The impactors are geometrically larger than particulate material used for drilling or formation cutting under prior art, such as abrasives. In a preferred embodiment, the impactors are substantially spherical steel shot or BBs, having a mean diameter of at least 0.100 inches. The impactors are typically pumped at conventionally low drilling fluid circulation pressures and typically exit the bit nozzle such that a majority by weight of the impactors exiting the nozzle may impact the formation at a velocity less than 750 feet per second. The momentum of the impactors provides sufficient energy at the formation face, even at the relatively low velocity, to effect the desired formation structural distortion, alteration, penetration and/or fracturing. A plurality of individual impactors may be introduced into the fluid system and subsequently engaged with the formation substantially sequentially and continuously with respect to the other impactors introduced into the system.
The plurality of solid material impactors may be introduced into the cutting or drilling fluid to circulate the impactors with the fluid, through the cutting or drill bit and into engagement with the formation.
A cutting fluid or drilling fluid may be pumped at a pressure level and a flow rate level sufficient to satisfy an impactor mass-velocity relationship wherein a substantial portion by weight of the impactors may create a structurally altered zone in the formation. A substantial portion means at least five percent by weight of the impactors, and more particularly at least twenty-five percent by weight, and even more particularly, at least a majority by weight of the plurality of solid material impactors introduced into the drilling fluid. The structurally altered zone may have a structurally altered zone height in a direction perpendicular to a plane of impaction at least two times a mean particle diameter of particles in the formation impacted by the plurality of solid material impactors.
It is an object of the present invention to provide an improved system and method for cutting a formation, such as when drilling a well bore. The techniques of this invention may facilitate drilling well bores or cutting earthen formations in a commercially improved manner.
It is also an object of this invention to provide a method for drilling or cutting through formations with improved bit efficiency and rates of penetration. This invention may provide techniques which may significantly improve bit efficiency and rates of penetration. Such improvements may be realized through formation alteration, mechanical effects from both the impactors and the bit, and from improved use of hydraulic power at the bit.
It is further an object of this invention to provide improved methods of cutting or drilling through formations possessing a variety of formation properties. The methods and systems of this invention may be effectively applied to relatively soft formations as well as relatively hard or conventionally difficult to drill formations.
A further object of this invention is to provide improved methods and systems for cutting or drilling through formations in a variety of applications. The methods and systems of this invention may be applied to the drilling of well bore, such as used in oil and gas drilling, and geothermal drilling. In addition, the methods and systems of this invention may be effectively applied to mining, tunneling, cutting pipe chases, trenches, foundation piers and other earthen excavation operations.
It is also an object of this invention to provide methods and systems for supplementing the mechanical action of the bit with a fluid based impactor delivery system with sufficient energy to satisfy a mass-velocity relationship sufficient to supplement and/or assist the mechanical action of the bit.

----

Rewrite the impactor drilling passage between "It is an object" and "at the bit.", inclusive, with "penetration rates" in place of "rates of penetration".

----

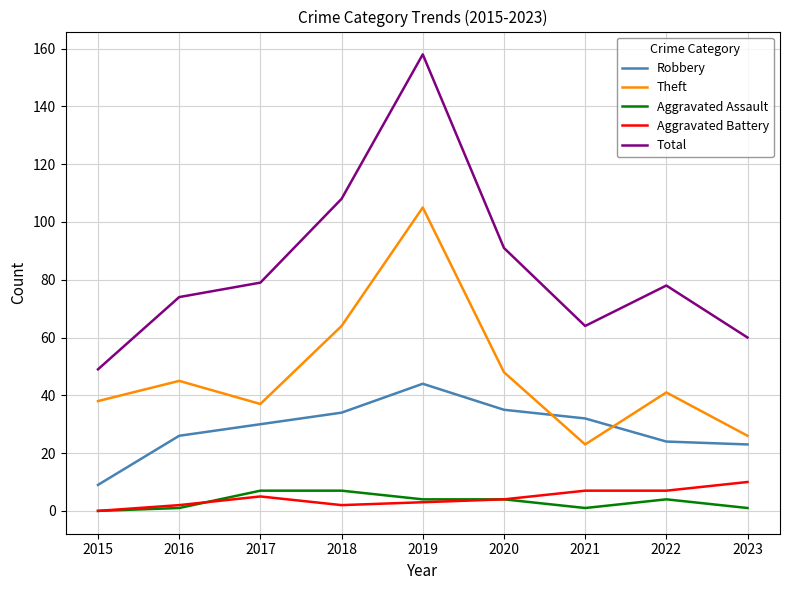

True or false: Theft and Aggravated Battery cross at least once.

False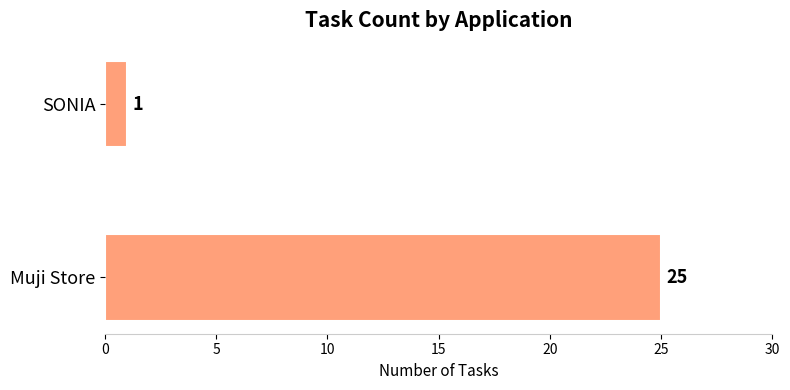

True or false: the data shows 44 at Muji Store.

False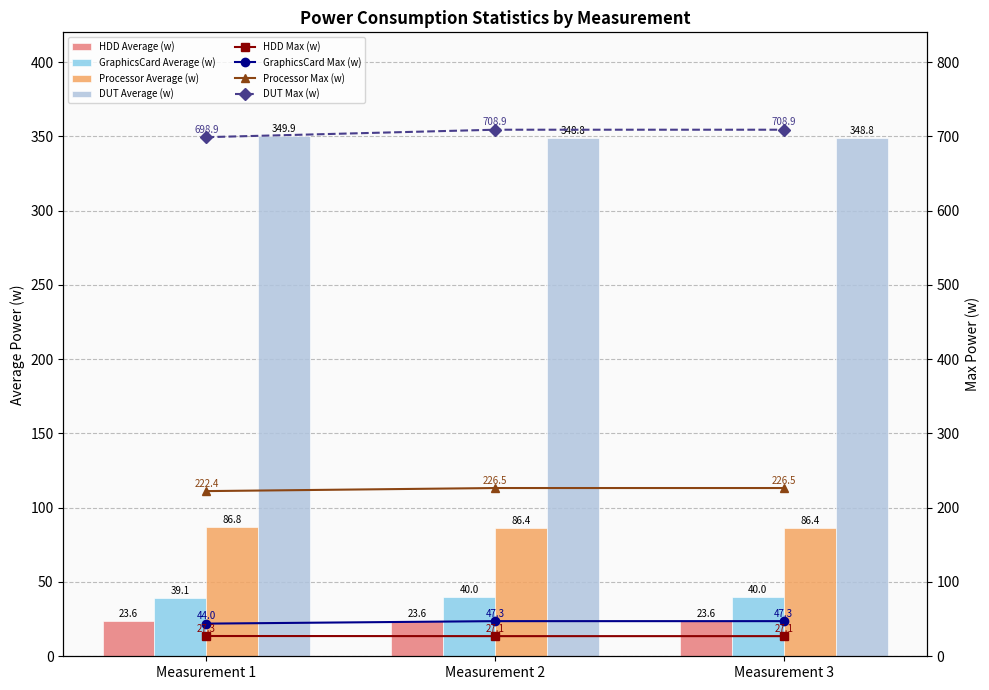

What is the difference between the maximum and minimum values in the GraphicsCard Average (w) series?

0.9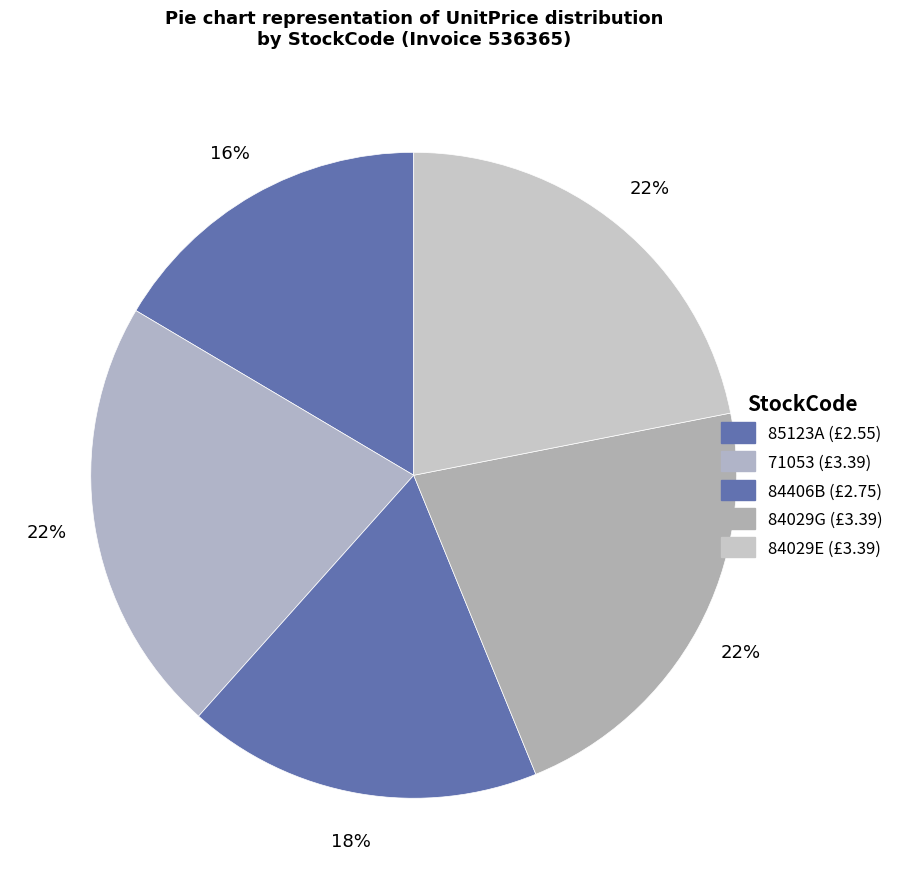

To the nearest percent, what portion does 84029E represent?

22%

----

Problem solution —
It is an object of the present invention to provide an improved system and method for cutting a formation, such as when drilling a well bore. The techniques of this invention may facilitate drilling well bores or cutting earthen formations in a commercially improved manner.
It is also an object of this invention to provide a method for drilling or cutting through formations with improved bit efficiency and penetration rates. This invention may provide techniques which may significantly improve bit efficiency and penetration rates. Such improvements may be realized through formation alteration, mechanical effects from both the impactors and the bit, and from improved use of hydraulic power at the bit.